Da die Drohne bei Windgeschwindigkeiten bis zu 14m pro Sekunde stabil fliegt, gegen Salzwasser geschützt ist und länger als 30 Minuten in der Luft bleiben kann, ist sie für Inspektionsflüge an Offshore-Windkraftanlagen gerüstet. Bild: Aero Enterprise

Aero Enterprise: Nutzt erstmals neue Hubschrauber-Drohne für Offshore-Einsätze

(PM) Das österreichische Unternehmen Aero Enterprise hat im Juli 2019 mit seiner selbst entwickelten Hubschrauber-Drohne Aero-Sensor Copter erstmals Offshore-Windenergieanlagen erfolgreich inspiziert. Bislang kam sie nur bei Windkraftanlagen an Land zum Einsatz.


Die Inspektionsflüge an den Offshore-Anlagen fanden 70 Kilometer vor der deutschen und der niederländischen Nordseeküste statt. Der Aero-Sensor Copter führte die Inspektion mithilfe seiner hochauflösenden Kameras in kürzester Zeit selbständig durch. „Sowohl wir als Entwickler als auch unser Auftraggeber waren mit dem Ergebnis dieses Premiereneinsatzes auf hoher See mehr als zufrieden“, erklärt Geschäftsführer Robert Hörmann. Bei der Auswertung und Analyse der Bilddaten über das AERO-Software-Package half künstliche Intelligenz. Der Kunde erhielt ein vollautomatisch erstelltes Reporting. Es lässt sich entweder in das kundeneigene ERP-System einspielen oder auf dem Server von Aero Enterprise einsehen und herunterladen.

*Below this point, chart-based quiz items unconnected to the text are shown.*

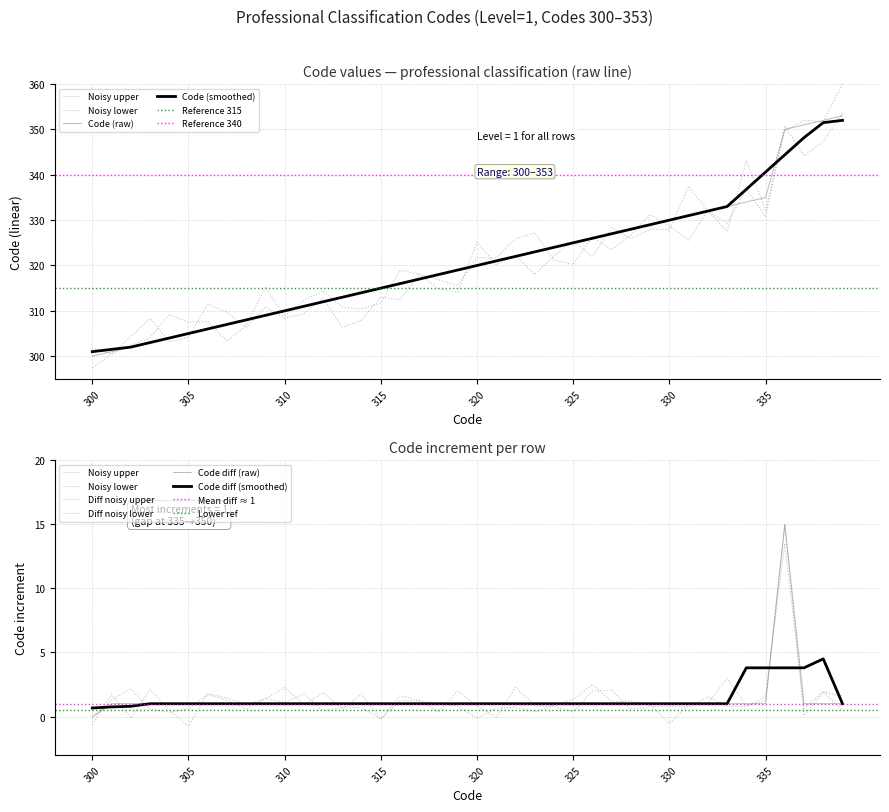

Read the value at 328, to the nearest 5.

330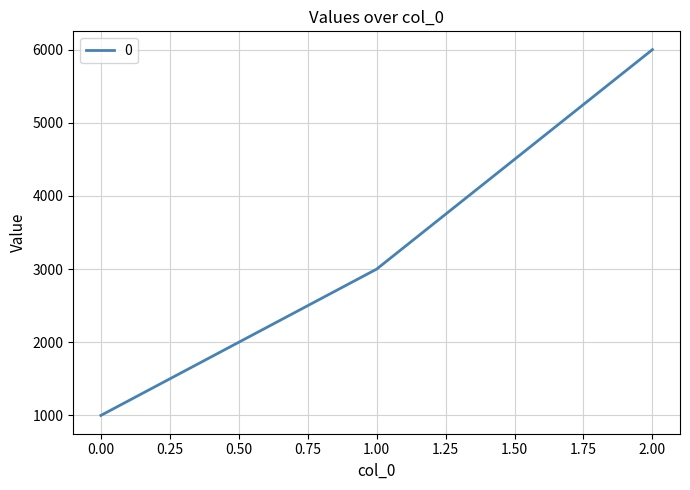

Rank the categories by value from lowest to highest.

0.00, 1.00, 2.00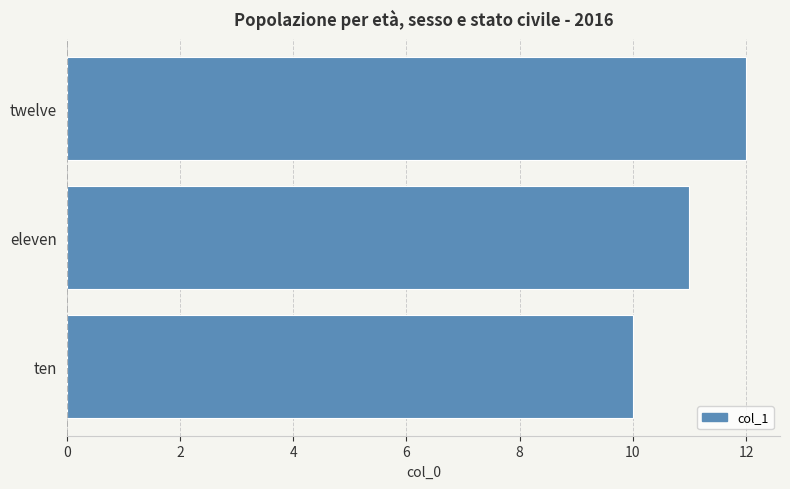

What value does the data have at twelve?

12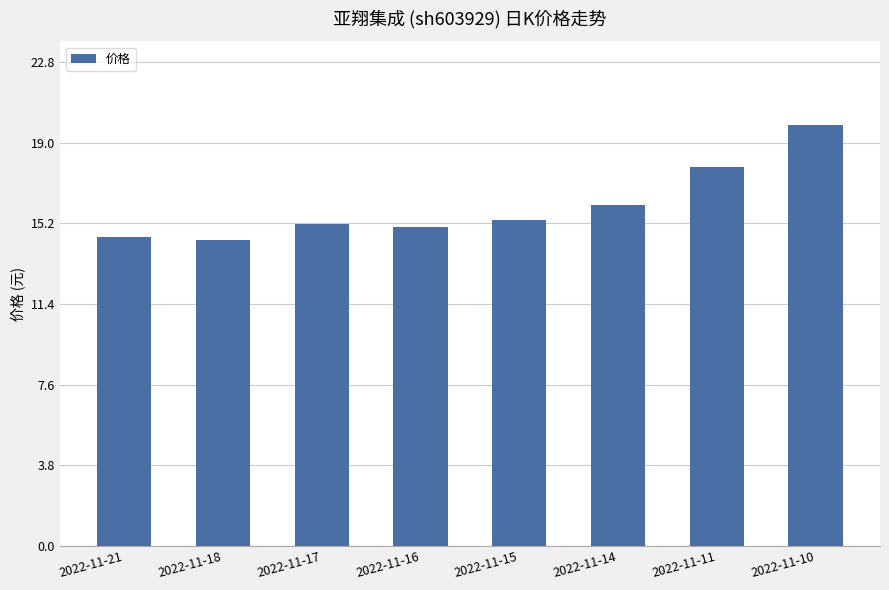

Does the chart contain any negative values?

No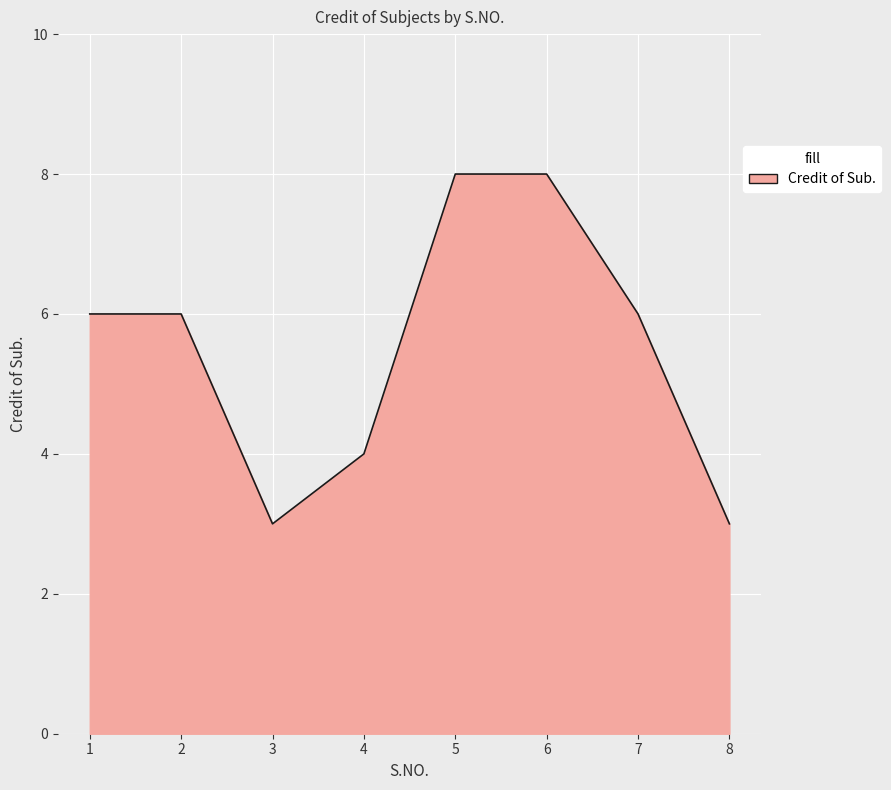

The chart shows a value of 6 at 2. True or false?

True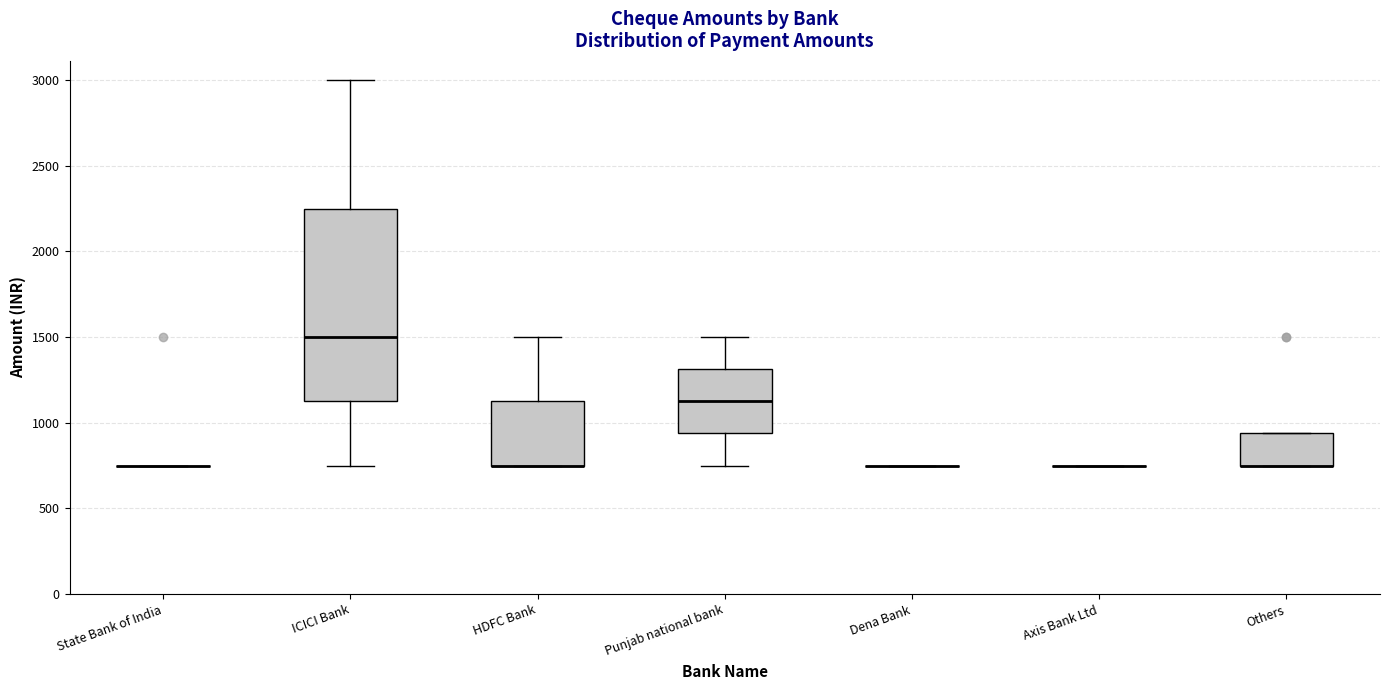

Where does the median line of the box for ICICI Bank sit on the y-axis? The values are not printed on the chart, so give them approximately, as read against the axis.

1500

Stabiler Flug auch bei schlechtem Wetter
Der robuste Aero-Sensor Copter ist speziell für den Einsatz unter schwierigen Bedingungen ausgelegt. Da er bei Windgeschwindigkeiten bis zu 14 Metern pro Sekunde stabil fliegt, gegen Salzwasser geschützt ist und zudem länger als 30 Minuten in der Luft bleiben kann, ist er für Inspektionsflüge an Offshore-Windkraftanlagen gerüstet. Er besitzt die besonderen Flugeigenschaften einer Hubschrauber-Drohne, die einen im Vergleich zu herkömmlichen Modellen stabileren Flug ermöglichen. Zudem kann der Aero-Sensor Copter selbst bei schlechtem Wetter noch vollautomatisch fliegen, wenn Industriekletterer aufgrund von Arbeitsschutzregelungen nicht mehr an einer Offshore-Windkraftanlage arbeiten dürfen.